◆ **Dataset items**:
+-------+

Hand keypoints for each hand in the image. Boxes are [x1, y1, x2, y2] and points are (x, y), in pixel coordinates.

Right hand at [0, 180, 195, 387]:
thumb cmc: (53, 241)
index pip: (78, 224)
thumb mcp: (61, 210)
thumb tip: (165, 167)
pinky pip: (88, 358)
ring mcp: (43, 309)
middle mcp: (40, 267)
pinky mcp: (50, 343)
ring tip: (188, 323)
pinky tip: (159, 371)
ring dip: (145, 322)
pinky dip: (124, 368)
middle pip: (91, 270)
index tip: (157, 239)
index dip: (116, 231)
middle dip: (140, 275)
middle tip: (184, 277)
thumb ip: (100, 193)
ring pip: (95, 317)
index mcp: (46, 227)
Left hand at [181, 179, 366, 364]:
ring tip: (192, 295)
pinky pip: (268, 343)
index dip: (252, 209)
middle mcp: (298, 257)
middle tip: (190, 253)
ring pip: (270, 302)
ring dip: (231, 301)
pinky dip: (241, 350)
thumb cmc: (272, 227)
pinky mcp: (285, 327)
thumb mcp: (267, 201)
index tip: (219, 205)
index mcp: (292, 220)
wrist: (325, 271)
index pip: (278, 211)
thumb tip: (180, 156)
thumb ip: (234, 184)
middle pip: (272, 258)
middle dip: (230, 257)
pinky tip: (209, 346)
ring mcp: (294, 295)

+-------+

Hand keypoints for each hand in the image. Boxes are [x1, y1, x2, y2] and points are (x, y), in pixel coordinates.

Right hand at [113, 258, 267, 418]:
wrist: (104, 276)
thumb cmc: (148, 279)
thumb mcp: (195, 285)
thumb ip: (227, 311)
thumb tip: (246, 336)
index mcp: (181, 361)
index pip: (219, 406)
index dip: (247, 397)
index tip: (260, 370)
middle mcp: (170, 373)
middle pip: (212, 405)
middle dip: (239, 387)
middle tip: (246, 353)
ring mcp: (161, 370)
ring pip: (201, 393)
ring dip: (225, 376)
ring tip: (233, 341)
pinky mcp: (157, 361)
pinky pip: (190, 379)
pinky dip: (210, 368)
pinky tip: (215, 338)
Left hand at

+-------+

Of all the entries above, output exactly the lines between the one holding "ring tip: (188, 323)" and the one holding "ring mcp: (294, 295)", inclusive.

ring tip: (188, 323)
pinky tip: (159, 371)
ring dip: (145, 322)
pinky dip: (124, 368)
middle pip: (91, 270)
index tip: (157, 239)
index dip: (116, 231)
middle dip: (140, 275)
middle tip: (184, 277)
thumb ip: (100, 193)
ring pip: (95, 317)
index mcp: (46, 227)
Left hand at [181, 179, 366, 364]:
ring tip: (192, 295)
pinky pip: (268, 343)
index dip: (252, 209)
middle mcp: (298, 257)
middle tip: (190, 253)
ring pip: (270, 302)
ring dip: (231, 301)
pinky dip: (241, 350)
thumb cmc: (272, 227)
pinky mcp: (285, 327)
thumb mcp: (267, 201)
index tip: (219, 205)
index mcp: (292, 220)
wrist: (325, 271)
index pip: (278, 211)
thumb tip: (180, 156)
thumb ip: (234, 184)
middle pip: (272, 258)
middle dip: (230, 257)
pinky tip: (209, 346)
ring mcp: (294, 295)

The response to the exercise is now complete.